In 1966, she met Paul Sakuma, a Hawaiian born Nisei. While Uncle Paul told Aunt Eiko he was also put into camp on the Mainland (the article says that, too), I can find no record of his internment. However, Uncle Paul was at some time in Springfield, Massachusetts after the war started. He was “featured” in this newspaper article. Surely, the title of the article was a sign of the times.
Uncle Paul was also drafted in 1944 and was also sent to the MISLS at Fort Snelling, Minnesota. This is the only photo Aunt Eiko has of Uncle Paul in uniform. I stumbled across it last year. Frankly, Aunt Eiko also knew very little of his Army days but I noticed the building in the background (below) as being the old cavalry barracks at Fort Snelling which sparked my researching again. He was also indeed a member of the famed MIS unbeknownst to Aunt Eiko.
Uncle Paul was also immediately dispatched to Tokyo as part of the Occupation Force. He was assigned to the 720th Military Police Battalion and accompanied patrols where his translation abilities were needed. A couple of good patrol stories – ones that men would likely appreciate. Perhaps some ladies, too. No harm, no foul, as the great Chick Hearn said.

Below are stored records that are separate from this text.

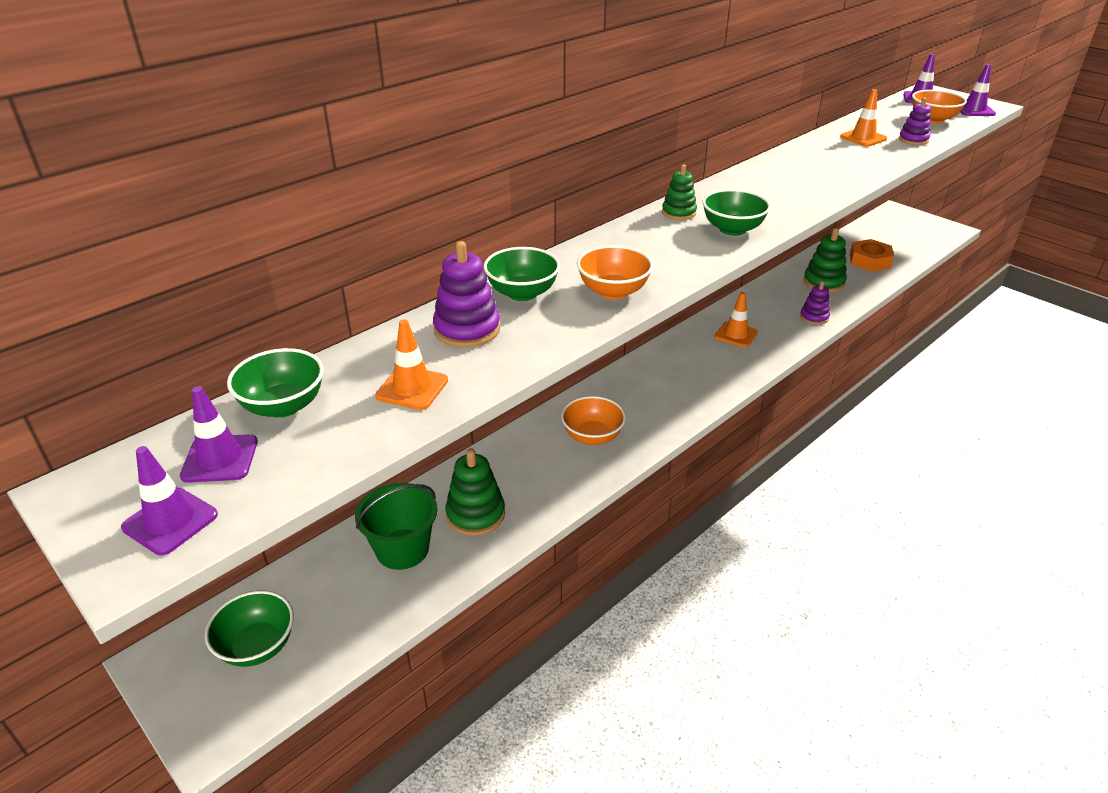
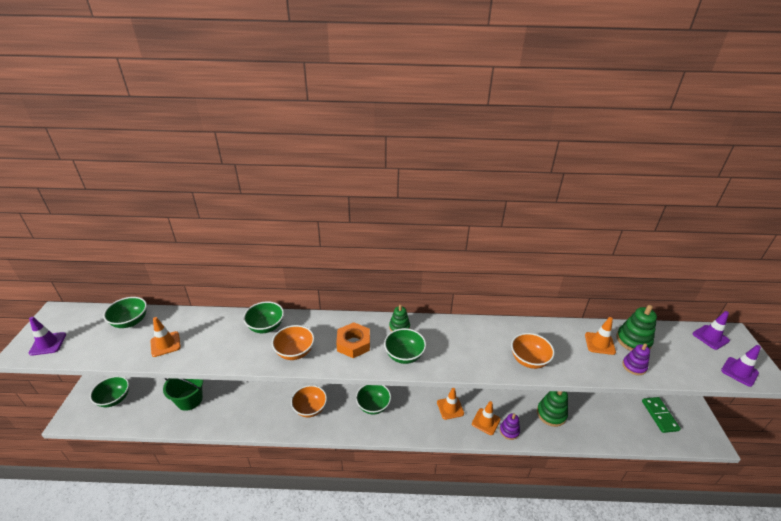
camera: 45 degrees right, 0 degrees up
(220, 459) = (89, 330): purple traffic cone -> none
(467, 329) = (221, 330): purple stacking toy -> none
(475, 514) = (226, 406): green stacking toy -> green stacking toy (633, 340)
(659, 384) = (373, 406): none -> green bowl
(784, 323) = (486, 421): none -> orange traffic cone
(869, 261) = (606, 421): orange nut -> orange nut (353, 343)
(895, 233) = (659, 415): none -> green domino
(933, 120) = (684, 360): orange bowl -> orange bowl (529, 360)

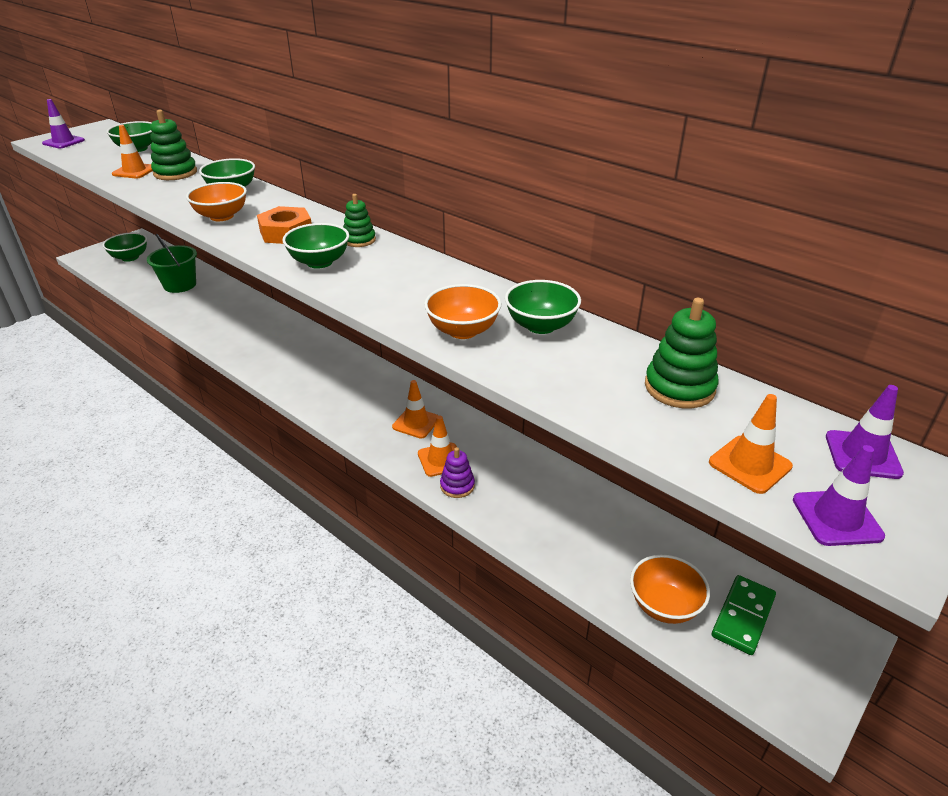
camera: 40 degrees right, 0 degrees up
(310, 408) = (267, 343): orange bowl -> orange bowl (664, 605)
(373, 406) = (332, 374): green bowl -> green bowl (541, 326)
(551, 414) = (547, 505): green stacking toy -> green stacking toy (175, 173)
(599, 343) = (609, 364): orange traffic cone -> orange traffic cone (749, 464)
(634, 366) = (619, 410): purple stacking toy -> none

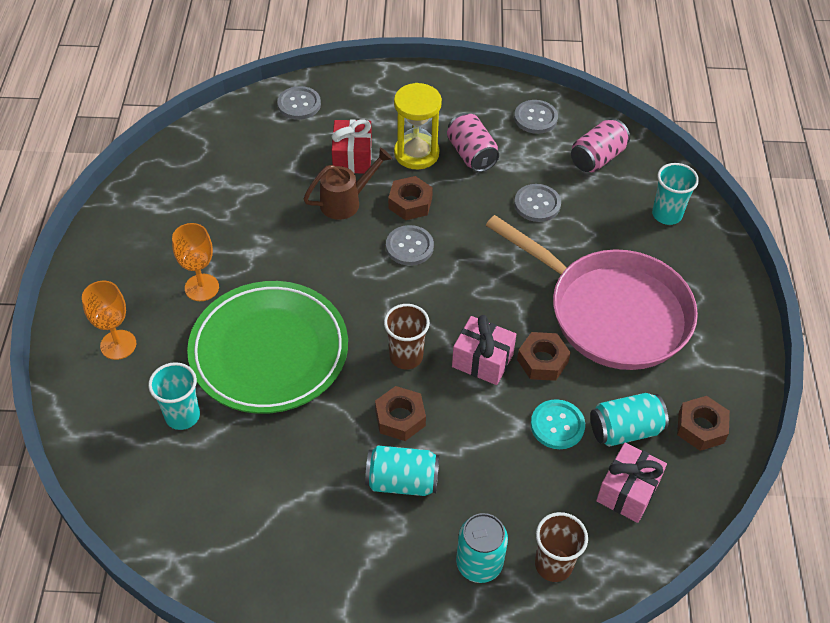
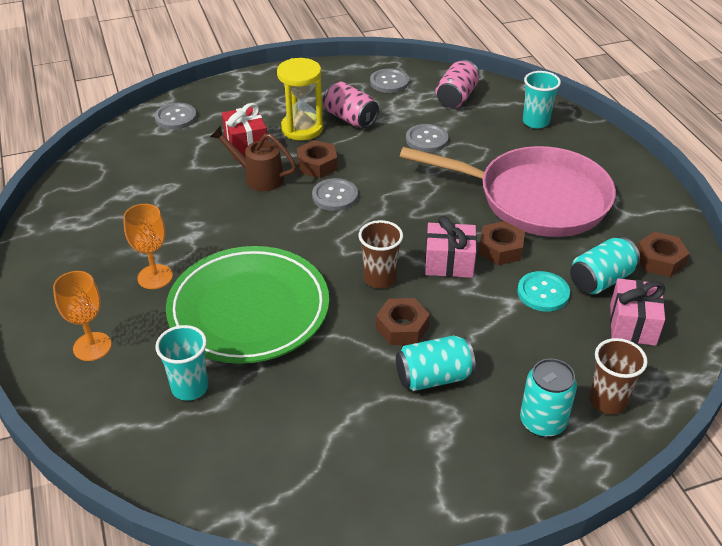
camera: 20 degrees left, 10 degrees down
(346, 202) = (258, 177): brown watering can -> brown watering can turned 105 degrees counterclockwise

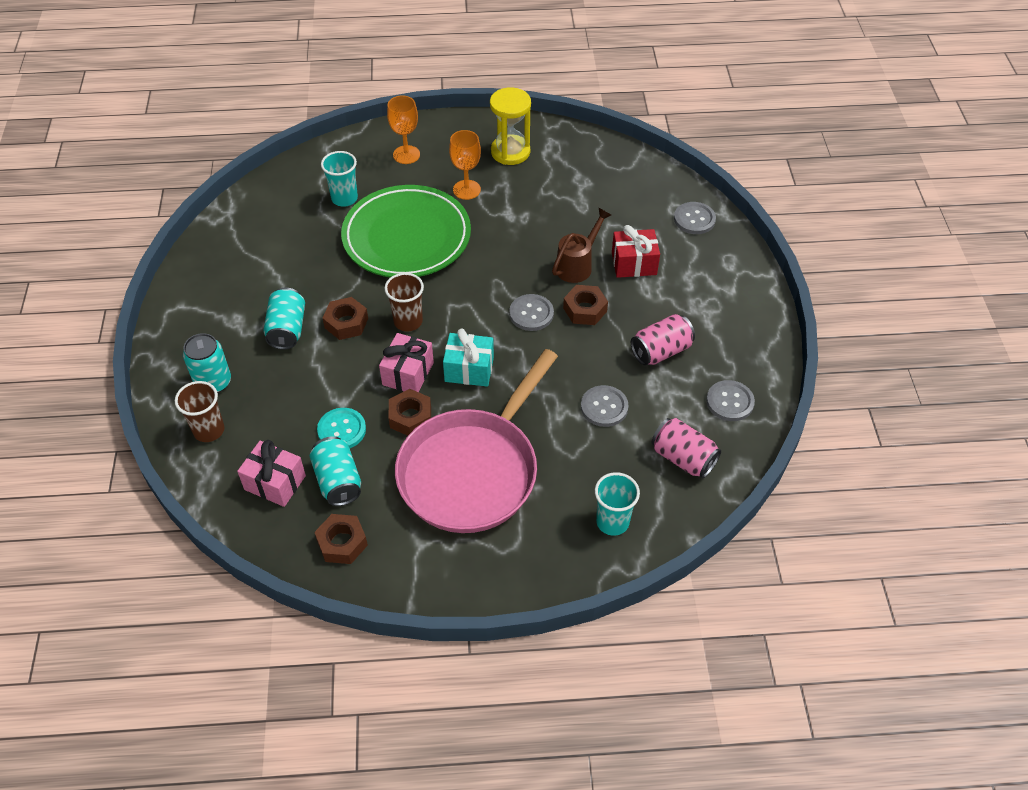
camera: 105 degrees right, 10 degrees up
(302, 128) = (651, 309): yellow hourglass -> yellow hourglass (510, 152)
(423, 223) = (469, 369): none -> turquoise gift

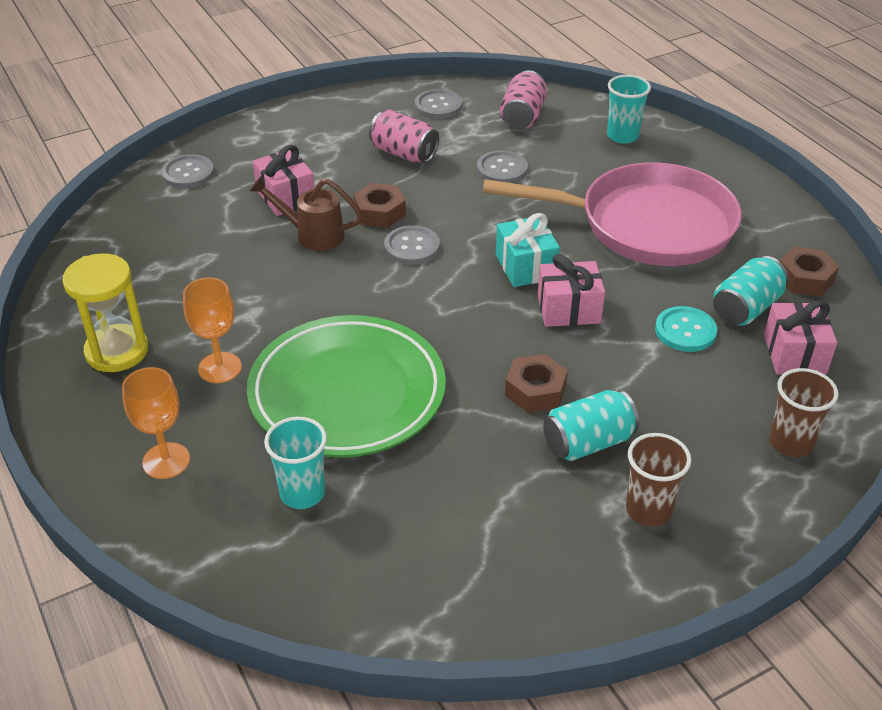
camera: 115 degrees left, 10 degrees down
(213, 382) = (725, 476): turquoise can -> none
(408, 321) = (493, 337): brown cup -> brown cup (648, 510)
(410, 417) = (623, 286): brown nut -> none
(634, 263) = (286, 197): red gift -> pink gift

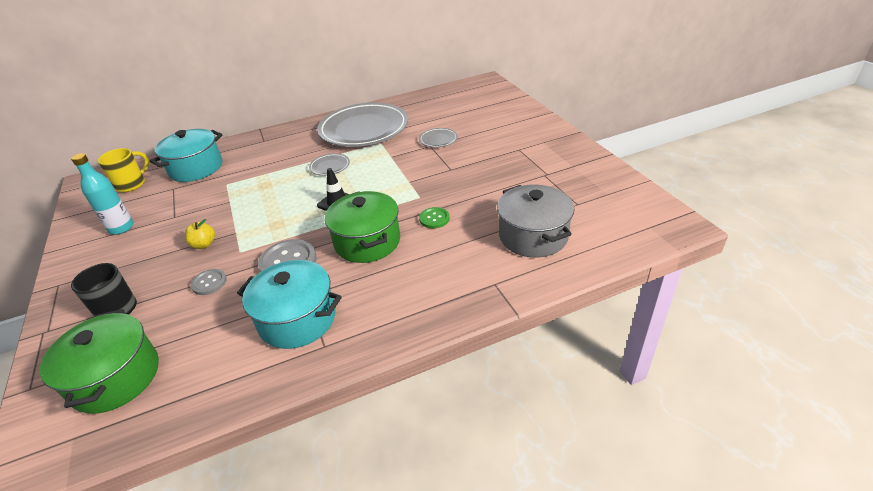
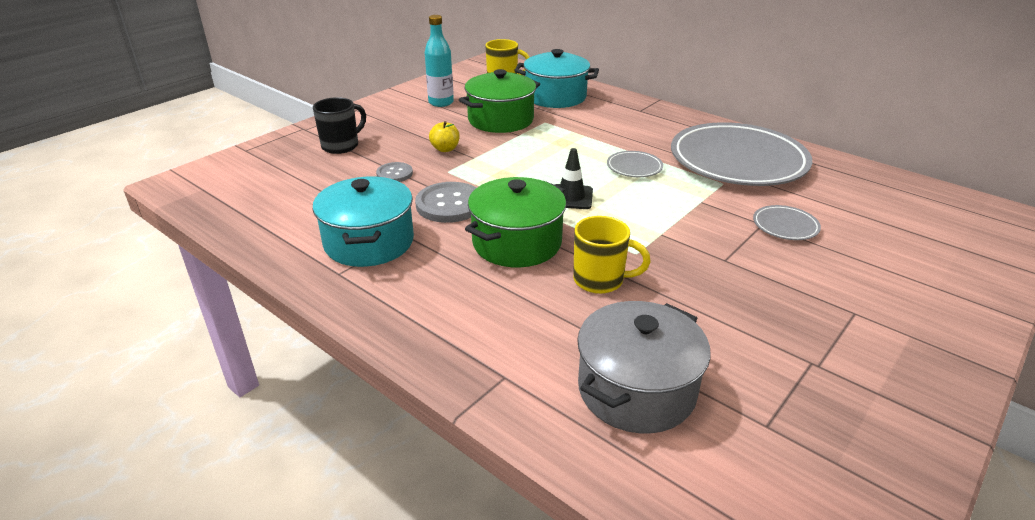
camera: 60 degrees right, 5 degrees down
(116, 377) = (265, 179): green pot -> green pot (500, 120)
(434, 219) = (600, 280): green button -> yellow mug

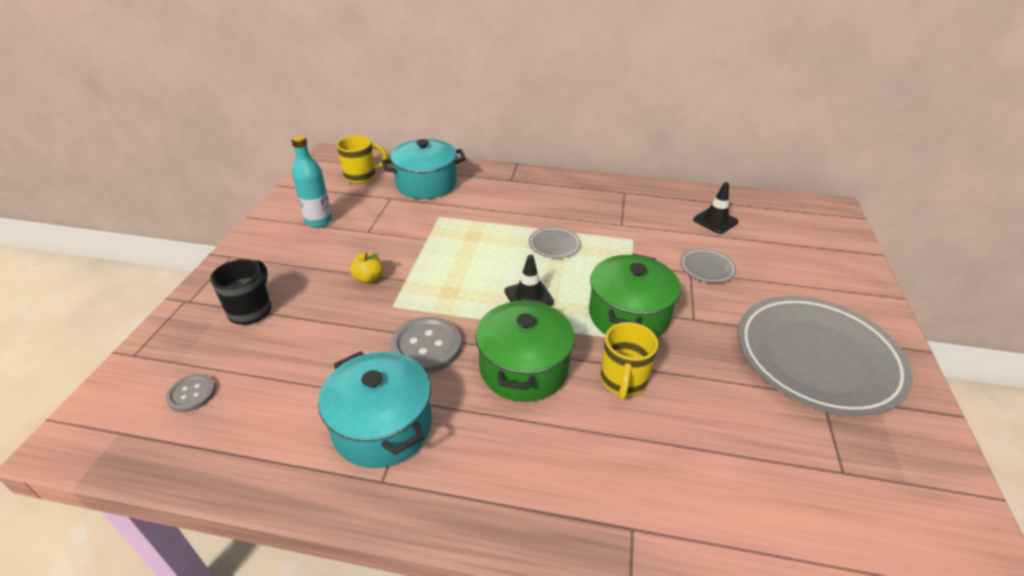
camera: 30 degrees left, 5 degrees up
(394, 174) = (340, 327): grey button -> grey button (191, 394)
(500, 120) = (396, 226): green pot -> green pot (628, 315)
(600, 280) = (623, 381): yellow mug -> yellow mug turned 120 degrees clockwise
(636, 390) = (738, 486): grey pot -> none
(738, 161) = (626, 213): grey plate -> grey plate (816, 358)
(840, 192) = (715, 221): none -> black traffic cone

Days before my first marriage, I got a call from Aunt Eiko late at night. She was hysterical. Uncle Paul had died of a massive heart attack in 1980 in Tokyo in the new home he had just finished building for them. He had continued living in Tokyo as a civilian employee of the USAF.
Like Taro, Uncle Paul was posthumously awarded the CGM. I secured the CGM and surprised her with it. Aunt Eiko “cried for happy” as he held the medal for the first time early this year (below). She loves him greatly to this day. She said, “Even today, Paul brings me great happiness.” If that doesn’t bring a tear to your eyes, well, you’re pretty tough.
As dad volunteered in February 1947, he did not qualify for the CGM. But unbelievably, mom, too, did not know much of what dad did in the Army let alone him being a member of the MIS. Mom said dad never talked much about it except to say he did not enjoy interrogating Japanese soldiers being returned from Russia and Manchuria.
Nevertheless, mom and Aunt Eiko WERE enmeshed with the famed Military Intelligence Service although they didn’t realize it. Fate. They were surrounded by the invaders – secretly. Famous ones at that. A prejudiced opinion, of course.
I am very proud of these Americans. The Congressional Gold Medal is a tremendous honor and finally brings to public light the importance of the intelligence they secretly obtained for our United States of America amidst prejudice and discrimination.
I like to think that these Americans of Japanese heritage weathered the clouds of that time so we could have glorious sunshine today.